Uli Hoeness: So This Is The End?
“It isn’t over yet!” – with this sentence, spoken at an extraordinary plenary meeting in 2014, a tearful Uli Hoeneß announced his return for when he had served his time in prison. His return happened and since then, it has been suggested that he had missed the ideal moment for his departure many a time. His critics say that he has clung to power for too long, obstructing the club’s much needed transition to a new era.
There is no denying that not everything has been going smoothly since Hoeneß’s reassumed power. Some of this is due to the era of Uli Hoeneß entering its natural twilight, some of this he has to blame on himself and his sometimes questionable appearances in public.
However, Hoeneß has never been known for putting his own interests ahead of the club’s. A number of reports suggest that he had already thought about his resignation much earlier. Motivation, age, the club’s transition – all of this played a role for the long time Bayern mastermind. The negative reception he got at Bayern’s annual meeting in 2018 will also have firmed his resolve to step down soon.
Hoeneß might have wanted to step down but he had a big problem: he was not convinced that the people suggested to succeed him were fit for the job. Who would be equal to the challenge of leading and developing the club in his image? The footsteps he leaves behind, anyway, are huge. And so are the expectations of the new president.
Oliver Kahn is set to join the club in an executive role soon. Of course, he will not join Bayern as their new president. But if he is to assume an executive position, other resources will become free. Could Rummenige’s role grow to include the tasks of Hoeneß? At any rate, such a reshuffle of roles and responsibilities would certainly become a bumpy ride well into next year.
In Norbert Hainer, BILD has brought up a second candidate. The former Adidas CEO is currently a chairman of Bayern and a good friend of Uli Hoeneß. Whatever happens, if the reports are correct and Hoeneß about to step down, then he will have carefully evaluated his decision.
Hoeneß has been toying with the idea of resigning for years and when the moment finally comes, he will not leave his club behind unprepared.
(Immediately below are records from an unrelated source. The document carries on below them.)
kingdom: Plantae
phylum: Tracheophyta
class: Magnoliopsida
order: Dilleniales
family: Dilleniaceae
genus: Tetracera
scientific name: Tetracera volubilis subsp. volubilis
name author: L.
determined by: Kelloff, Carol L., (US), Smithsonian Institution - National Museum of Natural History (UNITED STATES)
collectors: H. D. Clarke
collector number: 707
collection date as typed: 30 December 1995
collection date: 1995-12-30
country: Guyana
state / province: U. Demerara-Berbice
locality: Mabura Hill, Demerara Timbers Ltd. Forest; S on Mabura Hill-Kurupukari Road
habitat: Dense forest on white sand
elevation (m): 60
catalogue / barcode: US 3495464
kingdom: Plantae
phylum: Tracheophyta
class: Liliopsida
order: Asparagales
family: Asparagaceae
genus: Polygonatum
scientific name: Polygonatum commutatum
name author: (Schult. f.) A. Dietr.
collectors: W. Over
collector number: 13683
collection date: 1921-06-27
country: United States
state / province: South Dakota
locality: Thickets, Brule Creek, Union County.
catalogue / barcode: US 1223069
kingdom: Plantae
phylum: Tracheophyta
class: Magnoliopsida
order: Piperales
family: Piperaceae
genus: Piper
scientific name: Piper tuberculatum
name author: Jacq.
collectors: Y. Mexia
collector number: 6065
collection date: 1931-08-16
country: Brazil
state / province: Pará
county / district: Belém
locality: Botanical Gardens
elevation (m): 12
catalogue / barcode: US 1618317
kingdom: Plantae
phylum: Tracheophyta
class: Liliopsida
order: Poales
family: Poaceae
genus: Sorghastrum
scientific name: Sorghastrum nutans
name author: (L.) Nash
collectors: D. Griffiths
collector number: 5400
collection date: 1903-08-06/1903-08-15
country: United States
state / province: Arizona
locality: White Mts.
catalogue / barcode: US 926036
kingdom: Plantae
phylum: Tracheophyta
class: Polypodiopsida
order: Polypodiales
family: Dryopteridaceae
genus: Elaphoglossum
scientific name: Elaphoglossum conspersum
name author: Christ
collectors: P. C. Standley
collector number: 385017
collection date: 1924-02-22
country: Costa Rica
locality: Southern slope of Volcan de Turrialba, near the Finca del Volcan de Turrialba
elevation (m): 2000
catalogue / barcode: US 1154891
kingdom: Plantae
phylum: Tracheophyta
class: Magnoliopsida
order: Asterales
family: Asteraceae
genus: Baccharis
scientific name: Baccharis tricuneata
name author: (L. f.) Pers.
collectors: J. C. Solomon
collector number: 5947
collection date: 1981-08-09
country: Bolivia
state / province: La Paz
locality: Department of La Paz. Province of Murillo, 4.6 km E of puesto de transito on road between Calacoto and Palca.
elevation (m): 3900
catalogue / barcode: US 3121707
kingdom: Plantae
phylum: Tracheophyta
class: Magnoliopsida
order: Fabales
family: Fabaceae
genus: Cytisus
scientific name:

It is not unlikely that the 67 year old will continue to render important assistance behind the scenes after his departure – a role many Bayern fans hoped he would already assume after his time in prison. It is reassuring to know that Rummenige is going to stay at the club for at least the near future. Hoeneß knows the importance of this too. He has ruled out a scenario of the two of them leaving at the same time all along.
Whatever the plan, FC Bayern is set to undergo its most radical revolution in decades. As much as the number of fans demanding Hoeneß’s resignation might have soared in recent years, Hoeneß would undoubtedly have found a majority for a new term as president at the next AGM. This, too, might be a reason why so many people seem to be surprised by his announcement now.
It would be much more of a surprise, however, if Hoeneß did not have a master plan in mind of how the circumstances of his succession should be arranged. He knows that his is a big hole to fill. Even though his stature at the club and in public has somewhat diminished lately, the club would not have become what it did had he not been there. He has to carry out his final mission now. He has to implement his master plan. So that at this year’s AGM, five years after his legendary “it’s not over yet!”, he could finally say: “it IS over now.” It would be the appropriate end.